TASK PROMPT: Repeat every one of the following rows word for word, with no changes.

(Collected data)
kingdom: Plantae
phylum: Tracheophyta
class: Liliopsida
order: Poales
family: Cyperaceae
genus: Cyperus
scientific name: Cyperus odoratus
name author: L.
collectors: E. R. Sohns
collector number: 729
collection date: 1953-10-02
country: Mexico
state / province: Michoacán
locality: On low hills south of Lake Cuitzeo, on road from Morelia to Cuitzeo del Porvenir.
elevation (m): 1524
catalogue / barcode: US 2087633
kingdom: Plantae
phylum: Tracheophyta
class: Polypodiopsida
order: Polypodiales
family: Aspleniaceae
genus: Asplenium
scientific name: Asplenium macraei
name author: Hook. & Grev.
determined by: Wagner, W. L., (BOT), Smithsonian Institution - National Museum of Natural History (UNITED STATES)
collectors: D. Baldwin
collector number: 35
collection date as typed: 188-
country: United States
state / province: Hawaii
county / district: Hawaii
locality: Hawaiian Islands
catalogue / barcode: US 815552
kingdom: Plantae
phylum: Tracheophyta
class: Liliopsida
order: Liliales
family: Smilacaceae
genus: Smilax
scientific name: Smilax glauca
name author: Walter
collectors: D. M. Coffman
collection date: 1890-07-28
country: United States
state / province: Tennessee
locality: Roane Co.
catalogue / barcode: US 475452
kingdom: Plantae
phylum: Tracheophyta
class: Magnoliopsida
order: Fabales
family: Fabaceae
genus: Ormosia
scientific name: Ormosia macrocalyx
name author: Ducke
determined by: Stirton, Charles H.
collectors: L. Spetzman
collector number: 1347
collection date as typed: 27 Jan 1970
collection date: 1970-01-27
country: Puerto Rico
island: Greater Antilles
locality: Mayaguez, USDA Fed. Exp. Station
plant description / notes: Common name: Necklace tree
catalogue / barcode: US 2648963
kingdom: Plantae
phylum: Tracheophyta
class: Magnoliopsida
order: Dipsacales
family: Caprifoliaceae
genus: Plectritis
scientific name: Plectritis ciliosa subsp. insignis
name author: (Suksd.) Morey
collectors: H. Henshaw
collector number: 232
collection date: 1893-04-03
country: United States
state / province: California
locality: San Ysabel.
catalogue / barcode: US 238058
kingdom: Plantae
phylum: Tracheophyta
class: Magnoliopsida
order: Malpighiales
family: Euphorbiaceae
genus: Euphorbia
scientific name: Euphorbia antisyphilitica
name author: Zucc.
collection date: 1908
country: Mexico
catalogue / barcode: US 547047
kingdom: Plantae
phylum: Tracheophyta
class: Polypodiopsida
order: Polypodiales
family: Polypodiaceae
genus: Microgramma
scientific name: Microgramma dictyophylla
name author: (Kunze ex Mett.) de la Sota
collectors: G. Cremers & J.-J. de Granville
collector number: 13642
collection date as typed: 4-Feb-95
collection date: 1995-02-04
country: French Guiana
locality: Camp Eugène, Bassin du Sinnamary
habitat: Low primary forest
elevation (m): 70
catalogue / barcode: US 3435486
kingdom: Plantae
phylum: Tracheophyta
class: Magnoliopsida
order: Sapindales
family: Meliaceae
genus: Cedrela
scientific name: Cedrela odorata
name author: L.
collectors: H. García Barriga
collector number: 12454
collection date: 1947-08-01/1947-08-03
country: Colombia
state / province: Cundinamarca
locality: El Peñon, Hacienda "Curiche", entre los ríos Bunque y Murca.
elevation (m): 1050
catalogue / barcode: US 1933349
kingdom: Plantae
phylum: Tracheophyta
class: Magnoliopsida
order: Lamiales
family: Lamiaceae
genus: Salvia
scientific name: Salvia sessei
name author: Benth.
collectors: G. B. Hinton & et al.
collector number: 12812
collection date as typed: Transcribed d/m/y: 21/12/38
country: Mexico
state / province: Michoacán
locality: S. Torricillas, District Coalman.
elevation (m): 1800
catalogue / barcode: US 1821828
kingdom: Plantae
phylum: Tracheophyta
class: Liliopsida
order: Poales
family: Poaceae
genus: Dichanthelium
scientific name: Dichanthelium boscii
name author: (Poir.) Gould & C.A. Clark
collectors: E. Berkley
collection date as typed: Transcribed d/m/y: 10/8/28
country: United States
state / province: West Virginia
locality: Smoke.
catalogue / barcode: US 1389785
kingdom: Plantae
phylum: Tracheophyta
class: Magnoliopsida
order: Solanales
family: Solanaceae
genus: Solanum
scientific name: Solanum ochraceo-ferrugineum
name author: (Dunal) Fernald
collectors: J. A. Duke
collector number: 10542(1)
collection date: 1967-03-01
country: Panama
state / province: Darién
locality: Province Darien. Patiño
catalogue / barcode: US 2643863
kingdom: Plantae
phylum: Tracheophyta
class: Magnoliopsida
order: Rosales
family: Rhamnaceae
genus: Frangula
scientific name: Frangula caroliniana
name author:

TASK OUTPUT:
kingdom: Plantae
phylum: Tracheophyta
class: Liliopsida
order: Poales
family: Cyperaceae
genus: Cyperus
scientific name: Cyperus odoratus
name author: L.
collectors: E. R. Sohns
collector number: 729
collection date: 1953-10-02
country: Mexico
state / province: Michoacán
locality: On low hills south of Lake Cuitzeo, on road from Morelia to Cuitzeo del Porvenir.
elevation (m): 1524
catalogue / barcode: US 2087633
kingdom: Plantae
phylum: Tracheophyta
class: Polypodiopsida
order: Polypodiales
family: Aspleniaceae
genus: Asplenium
scientific name: Asplenium macraei
name author: Hook. & Grev.
determined by: Wagner, W. L., (BOT), Smithsonian Institution - National Museum of Natural History (UNITED STATES)
collectors: D. Baldwin
collector number: 35
collection date as typed: 188-
country: United States
state / province: Hawaii
county / district: Hawaii
locality: Hawaiian Islands
catalogue / barcode: US 815552
kingdom: Plantae
phylum: Tracheophyta
class: Liliopsida
order: Liliales
family: Smilacaceae
genus: Smilax
scientific name: Smilax glauca
name author: Walter
collectors: D. M. Coffman
collection date: 1890-07-28
country: United States
state / province: Tennessee
locality: Roane Co.
catalogue / barcode: US 475452
kingdom: Plantae
phylum: Tracheophyta
class: Magnoliopsida
order: Fabales
family: Fabaceae
genus: Ormosia
scientific name: Ormosia macrocalyx
name author: Ducke
determined by: Stirton, Charles H.
collectors: L. Spetzman
collector number: 1347
collection date as typed: 27 Jan 1970
collection date: 1970-01-27
country: Puerto Rico
island: Greater Antilles
locality: Mayaguez, USDA Fed. Exp. Station
plant description / notes: Common name: Necklace tree
catalogue / barcode: US 2648963
kingdom: Plantae
phylum: Tracheophyta
class: Magnoliopsida
order: Dipsacales
family: Caprifoliaceae
genus: Plectritis
scientific name: Plectritis ciliosa subsp. insignis
name author: (Suksd.) Morey
collectors: H. Henshaw
collector number: 232
collection date: 1893-04-03
country: United States
state / province: California
locality: San Ysabel.
catalogue / barcode: US 238058
kingdom: Plantae
phylum: Tracheophyta
class: Magnoliopsida
order: Malpighiales
family: Euphorbiaceae
genus: Euphorbia
scientific name: Euphorbia antisyphilitica
name author: Zucc.
collection date: 1908
country: Mexico
catalogue / barcode: US 547047
kingdom: Plantae
phylum: Tracheophyta
class: Polypodiopsida
order: Polypodiales
family: Polypodiaceae
genus: Microgramma
scientific name: Microgramma dictyophylla
name author: (Kunze ex Mett.) de la Sota
collectors: G. Cremers & J.-J. de Granville
collector number: 13642
collection date as typed: 4-Feb-95
collection date: 1995-02-04
country: French Guiana
locality: Camp Eugène, Bassin du Sinnamary
habitat: Low primary forest
elevation (m): 70
catalogue / barcode: US 3435486
kingdom: Plantae
phylum: Tracheophyta
class: Magnoliopsida
order: Sapindales
family: Meliaceae
genus: Cedrela
scientific name: Cedrela odorata
name author: L.
collectors: H. García Barriga
collector number: 12454
collection date: 1947-08-01/1947-08-03
country: Colombia
state / province: Cundinamarca
locality: El Peñon, Hacienda "Curiche", entre los ríos Bunque y Murca.
elevation (m): 1050
catalogue / barcode: US 1933349
kingdom: Plantae
phylum: Tracheophyta
class: Magnoliopsida
order: Lamiales
family: Lamiaceae
genus: Salvia
scientific name: Salvia sessei
name author: Benth.
collectors: G. B. Hinton & et al.
collector number: 12812
collection date as typed: Transcribed d/m/y: 21/12/38
country: Mexico
state / province: Michoacán
locality: S. Torricillas, District Coalman.
elevation (m): 1800
catalogue / barcode: US 1821828
kingdom: Plantae
phylum: Tracheophyta
class: Liliopsida
order: Poales
family: Poaceae
genus: Dichanthelium
scientific name: Dichanthelium boscii
name author: (Poir.) Gould & C.A. Clark
collectors: E. Berkley
collection date as typed: Transcribed d/m/y: 10/8/28
country: United States
state / province: West Virginia
locality: Smoke.
catalogue / barcode: US 1389785
kingdom: Plantae
phylum: Tracheophyta
class: Magnoliopsida
order: Solanales
family: Solanaceae
genus: Solanum
scientific name: Solanum ochraceo-ferrugineum
name author: (Dunal) Fernald
collectors: J. A. Duke
collector number: 10542(1)
collection date: 1967-03-01
country: Panama
state / province: Darién
locality: Province Darien. Patiño
catalogue / barcode: US 2643863
kingdom: Plantae
phylum: Tracheophyta
class: Magnoliopsida
order: Rosales
family: Rhamnaceae
genus: Frangula
scientific name: Frangula caroliniana
name author:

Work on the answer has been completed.